Solutions to the Parent Teacher Student Disorder issues:

  1. Empower your child. Build confidence in him/her by remembering and reminding him/her of the brilliant moments more so than the negative ones. Discuss positive traits. Doing their best is good enough. Never stop trying.
  2. Enroll your child in a great theater program. This might take some investigating because some programs can have witchy directors. Theater can teach your child how to rebound via Improv. Your child will develop confidence via  role play. Theater can help build reading, speaking, and social skills.
  3. Make teachers aware of your child’s unique abilities, not so much his/her disabilities. Dyslexics are blessed with gifts to be discovered. Help your child’s teacher to develop an understanding of the unique qualities. Give the teacher a list of gifted challenged famous individuals. Google it, the list is ever growing. He or she maybe teaching the next Tom Cruise or  Walt Disney, both gifted and challenged
  4. For those who do not have “double coded ” kids, teach your children and those around you not to bully. Just because someone is different doesn’t mean they are stupid or less of a person.
  5. Encouragement, a listening ear, a pat on the shoulder, and a hug can mean more than you know. Be mindful, present in the moment, and find the positive amongst the negative. Help be that person who makes someone’s day not tear it down.

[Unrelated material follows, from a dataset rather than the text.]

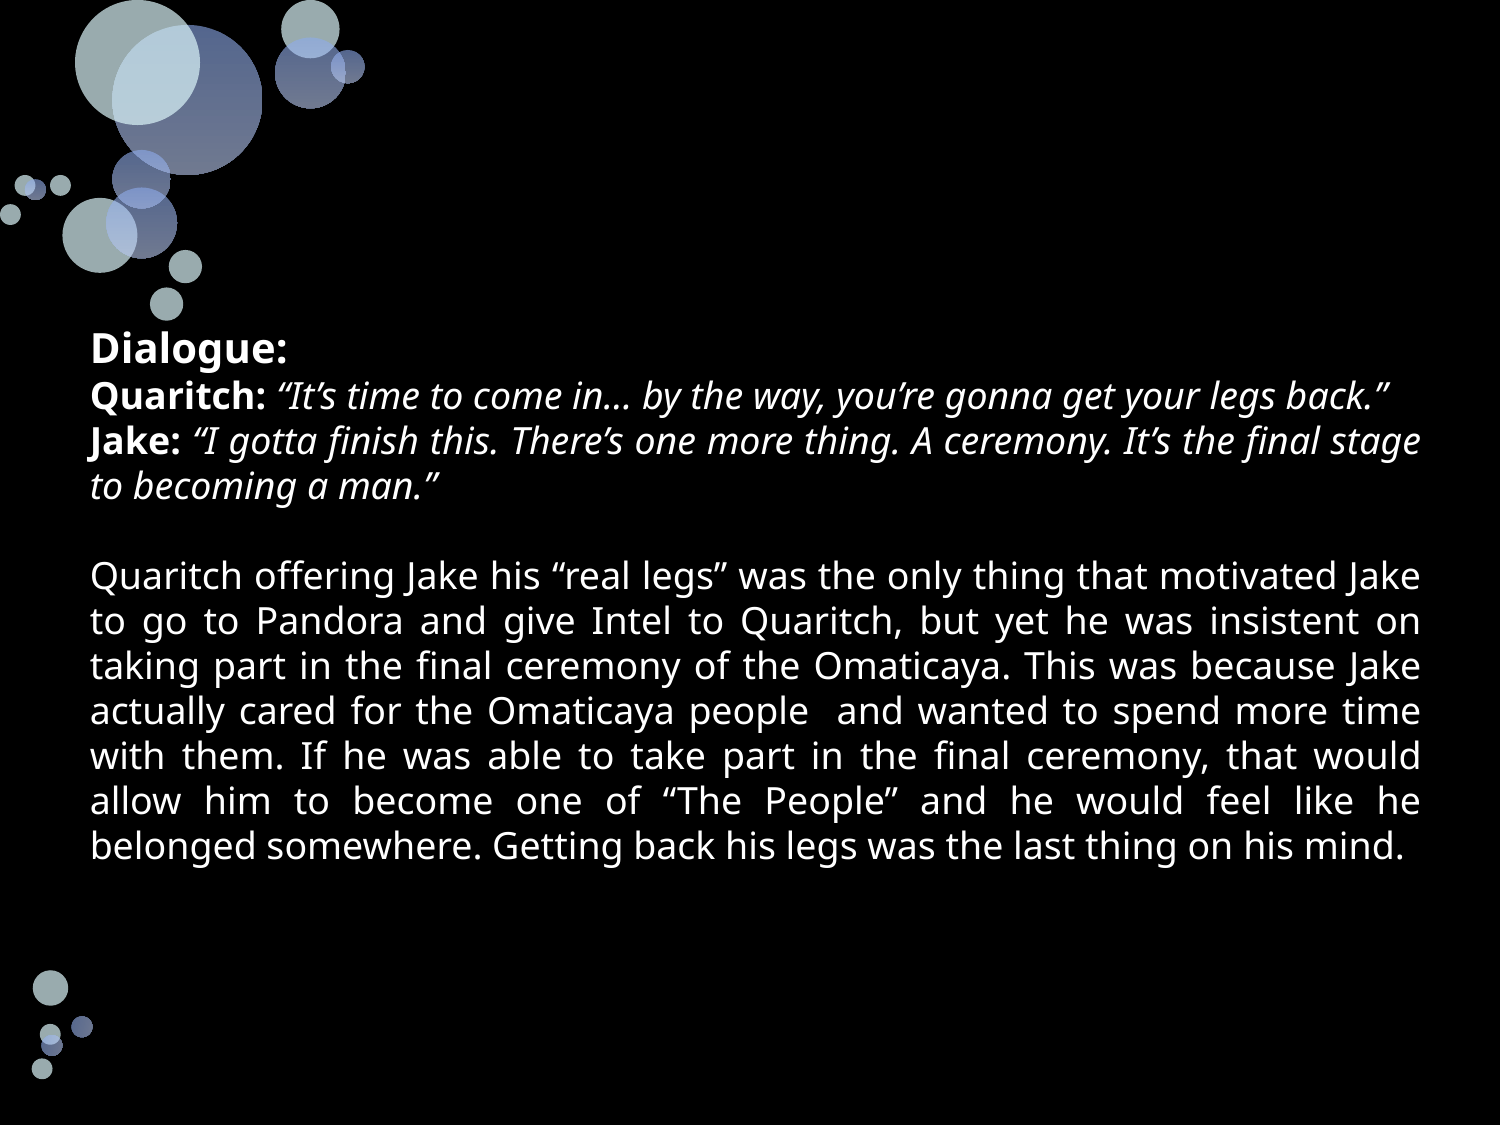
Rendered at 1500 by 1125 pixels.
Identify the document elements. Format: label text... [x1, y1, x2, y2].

text_box Dialogue: Quaritch: “It’s time to come in… by the way, you’re gonna get your legs back.” Jake: “I gotta finish this. There’s one more thing. A ceremony. It’s the final stage to becoming a man.” Quaritch offering Jake his “real legs” was the only thing that motivated Jake to go to Pandora and give Intel to Quaritch, but yet he was insistent on taking part in the final ceremony of the Omaticaya. This was because Jake actually cared for the Omaticaya people and wanted to spend more time with them. If he was able to take part in the final ceremony, that would allow him to become one of “The People” and he would feel like he belonged somewhere. Getting back his legs was the last thing on his mind. [74, 314, 1438, 875]
text_box [904, 684, 1500, 1104]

Share your oops moments from school or even at work. Let your kids know we all have such moments. Teaching to recover and move on. As a parent, intervene at school if you suspect teacher or student bullying.  Yes, even administrators and other staff bully students as well so be alert to negative folks in your child’s life. Help your child learn who is a good  friend and those who are not. Let’s turn PTSD into Positive Time Spent Discovering instead of a negative disorder.

Let the bells ring and bring on smiles instead of terror.